What is required:
Keep the images out and copy every entry below exactly.

Data listing:

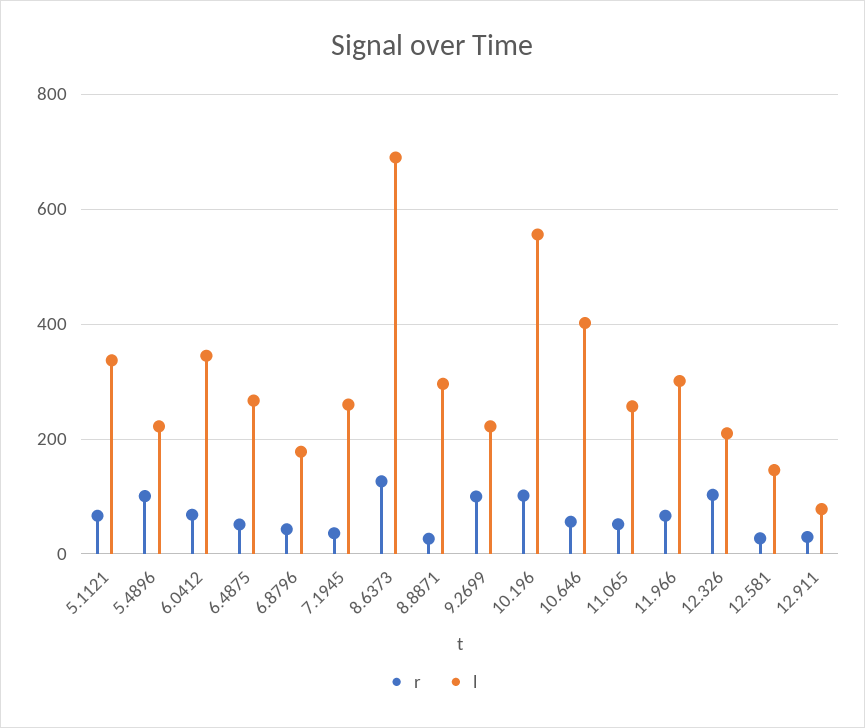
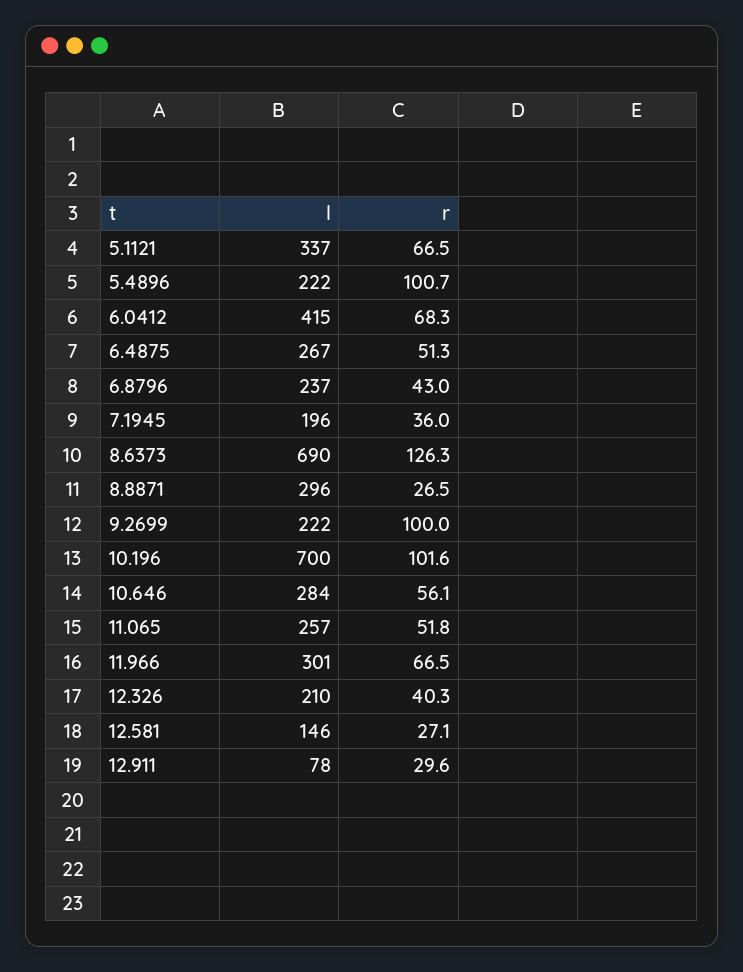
l, 6.0412: 340 -> 415
l, 6.8796: 180 -> 237
l, 7.1945: 260 -> 196
l, 10.196: 560 -> 700
l, 10.646: 400 -> 284
r, 12.326: 100 -> 40.3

Answer area:
l, 6.0412: 340 -> 415
l, 6.8796: 180 -> 237
l, 7.1945: 260 -> 196
l, 10.196: 560 -> 700
l, 10.646: 400 -> 284
r, 12.326: 100 -> 40.3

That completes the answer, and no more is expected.